Edward Mordrake, el Hombre con Dos Rostros


Edward Mordrake padeció una rara enfermedad que lo hizo nacer con un rostro extra en la parte de atrás de su cabeza, según cuenta su historia ese rostro de mujer no hablaba, comía ni bebía pero aún así podía reír y llorar. Edward mismo llamaba a ese rostro 'gemelo demoniaco' pues le susurraba cosas horribles por las noches; incluso llegó a pedir a médicos que hicieran lo posible por extraerlo, hasta que se suicidó a la edad de 23 años.

“Una de las historias más raras así como de las más melancólicas de la deformidad humana es la de Edward Mordake, quien iba a ser el heredero de una de las familias más nobles de Inglaterra. Sin embargo nunca reclamó el título y se suicidó a los veintitrés años. Vivía en un retiro absoluto, evitando las visitas incluso de los miembros de su familia.

Era un joven de grandes conocimientos, un buen estudiante y un músico de rara habilidad. Su figura era remarcable por su gracia natural, y su rostro –su rostro natural- era como el de Antinoo. Pero en la parte de atrás de su cabeza había otra cara, la de una chica muy guapa, “adorable como un sueño, atroz como un demonio”.
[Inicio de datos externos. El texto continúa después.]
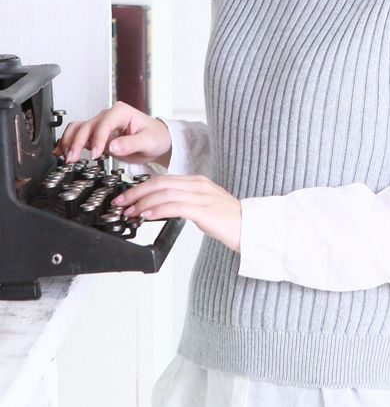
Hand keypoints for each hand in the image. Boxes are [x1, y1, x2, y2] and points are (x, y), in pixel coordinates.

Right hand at [57, 102, 172, 167]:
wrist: (156, 141)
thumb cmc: (155, 137)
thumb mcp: (148, 141)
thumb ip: (131, 143)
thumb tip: (112, 146)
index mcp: (122, 112)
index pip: (104, 123)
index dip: (98, 138)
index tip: (96, 154)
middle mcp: (109, 116)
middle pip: (87, 126)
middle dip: (78, 142)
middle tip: (73, 158)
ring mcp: (101, 125)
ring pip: (78, 128)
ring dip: (70, 141)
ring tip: (67, 157)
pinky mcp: (97, 135)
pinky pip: (78, 135)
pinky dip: (69, 142)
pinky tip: (62, 151)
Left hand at [112, 175, 241, 252]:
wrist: (252, 228)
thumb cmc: (229, 222)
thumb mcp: (204, 208)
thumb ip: (185, 204)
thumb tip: (162, 209)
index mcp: (197, 182)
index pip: (163, 179)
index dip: (141, 187)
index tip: (127, 196)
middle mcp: (198, 185)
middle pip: (160, 182)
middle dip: (136, 192)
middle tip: (120, 202)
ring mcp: (202, 196)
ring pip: (165, 193)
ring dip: (143, 202)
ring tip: (130, 212)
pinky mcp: (204, 210)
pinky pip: (176, 206)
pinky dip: (158, 209)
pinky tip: (147, 216)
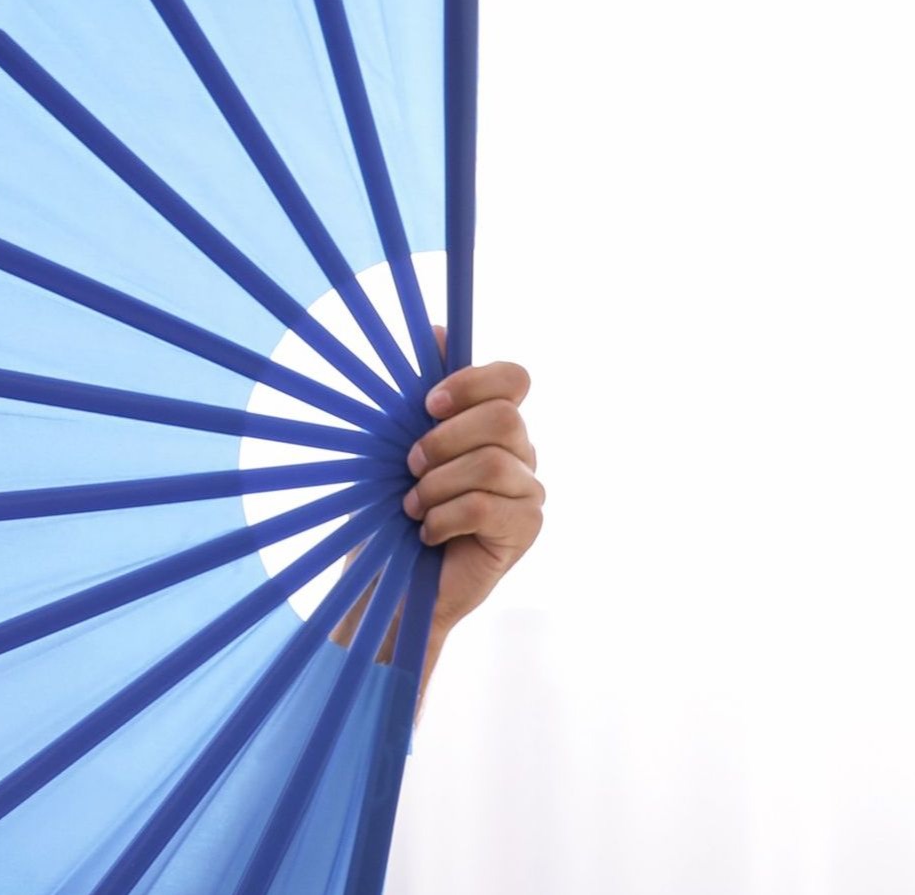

El rostro femenino era una mera máscara, “ocupando sólo una pequeña zona de la parte posterior del cráneo, aunque mostrando signos de inteligencia de aire maligno”. Se la había visto sonriendo y burlándose mientras Mordake lloraba. Sus ojos seguían los movimientos del espectador, y sus labios se movían sin cesar.

La voz era inaudible pero Mordake aseguraba que durante la noche no podía conciliar el sueño debido a los odiosos susurros de su “gemela diabólica” como él la llamaba, “que nunca duerme, pero que me habla de tales cosas de las que sólo se oyen en el infierno. La imaginación no puede concebir las tentaciones espantosas en las que me envuelve. Por alguna imperdonable maldad de mis antepasados estoy cosido a este demonio – porque estoy seguro que es un demonio. Yo ruego y suplico para que lo eliminéis del mundo, aunque yo muera”.

Estas eran las palabras del desventurado Mordake a Manvers y Treadwell, sus médicos. Aunque lo vigilaban constantemente consiguió procurarse veneno, debido a lo cual murió, dejando una carta en la que pedía que la “cara demoníaca” fuera destruida antes de su funeral, “para que no continuase con sus espantosos susurros en la tumba”. Por petición propia fue enterrado en tierra baldía, sin ninguna lápida o marca que dejara constancia de su tumba”.